AMPK activation by AICAR induced the threonine phosphorylation of the precursor and nuclear forms of SREBP-2.
(A) HepG2 cells were transfected with pc-DNA3.1 encoding 2×flag-tagged human nuclear SREBP-2 or pcDNA empty vector or vehicle for 48 h and then were treated with or without AICAR (1 mM) for 24 h. Cell lysates were purified by immunoprecipitation (IP) with an anti-Flag antibody and were subjected to WB with antibodies against phosphorylated-Threonine (p-Thr) or phosphorylated-Serine (p-Ser). Total lysates were analyzed by WB with anti-flag and SREBP-2 antibodies as indicated. (B) HepG2 cells were treated with AICAR (1 mM) for 24 h, and the cell lysates were immunoprecipitated with an SREBP-2 antibody and subjected to WB with antibodies against p-Thr and p-Ser (data not shown). SREBP-2(P) denotes the antibody that only recognizes the SREBP-2 precursor. (C) Total protein (500 μg) from Tshr+/+ and Tshr-/- mouse liver extracts were purified by IP with the SREBP-2 precursor antibody and subjected to WB with the p-Thr antibody. Total lysates were analyzed by WB with antibodies against p-AMPK and SREBP-2 as indicated. (D) Lysates from L02 cells treated with AICAR for 24 h were subjected to IP with an SREBP-2 antibody and then analyzed by WB with an antibody against p-Thr.
Fig 6.
Double immunofluorescence staining for phosphorylated SREBP-2 in HepG2 cells.

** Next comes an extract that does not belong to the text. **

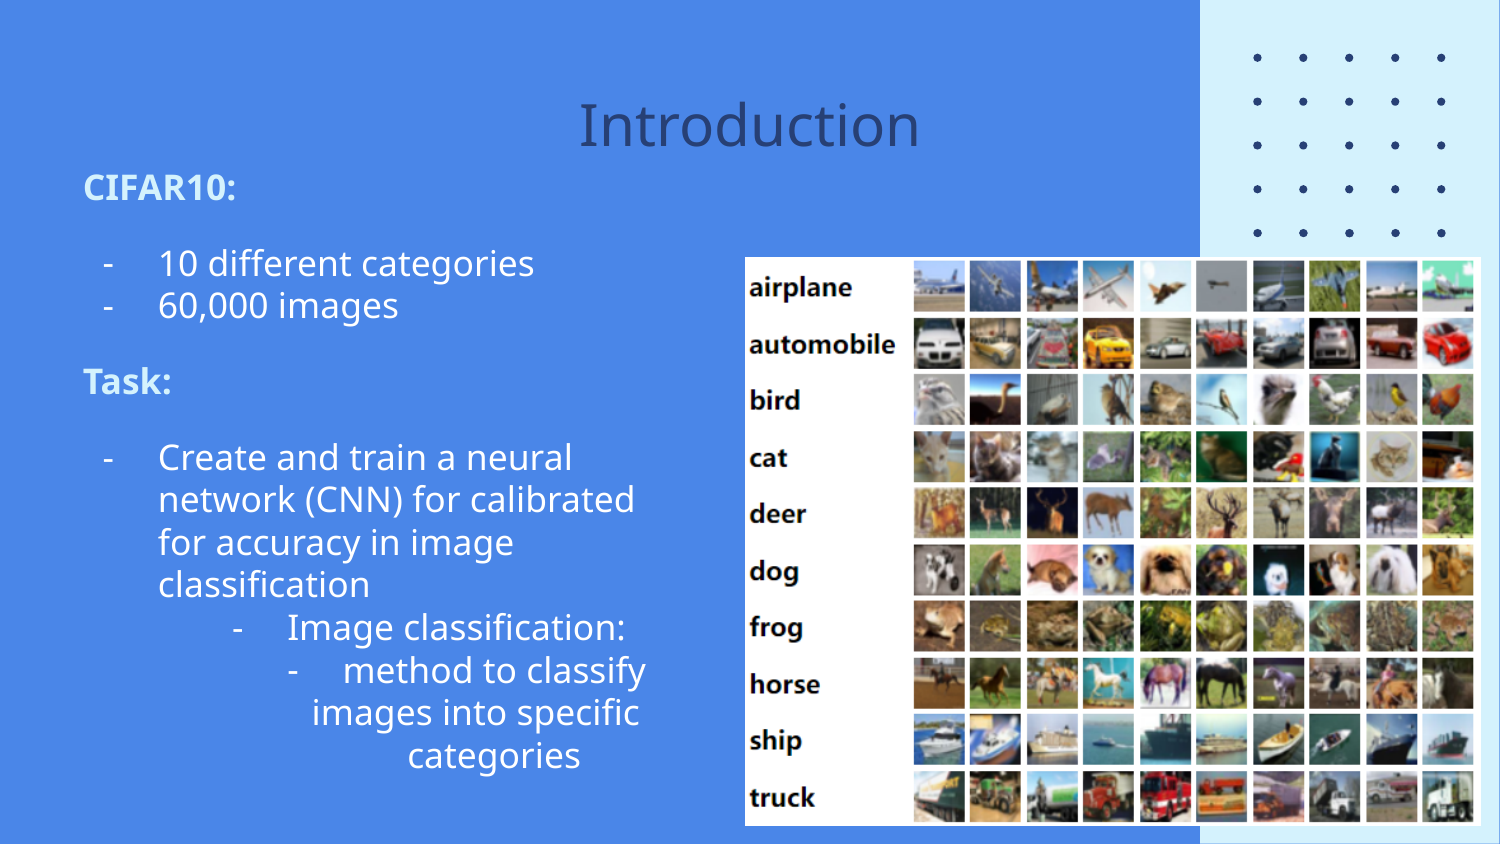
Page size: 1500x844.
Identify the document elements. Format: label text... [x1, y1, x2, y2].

HepG2 cells were treated with AICAR (1 mmol/L) for 12 h or TSH (4 μM) for 24 h. The yellow in the images is derived from dual staining with the red p-Thr antibody and the green anti-SREBP-2 antibody. The nuclei were detected with 4', 6-diamidino-2-phenylindole (DAPI). Original magnification, The intensity of staining obtained with SREBP-2/p-Thr was measured by ImageJ.
Fig 7.
Proposed regulatory mechanism of SREBP-2 by TSH and AMPK.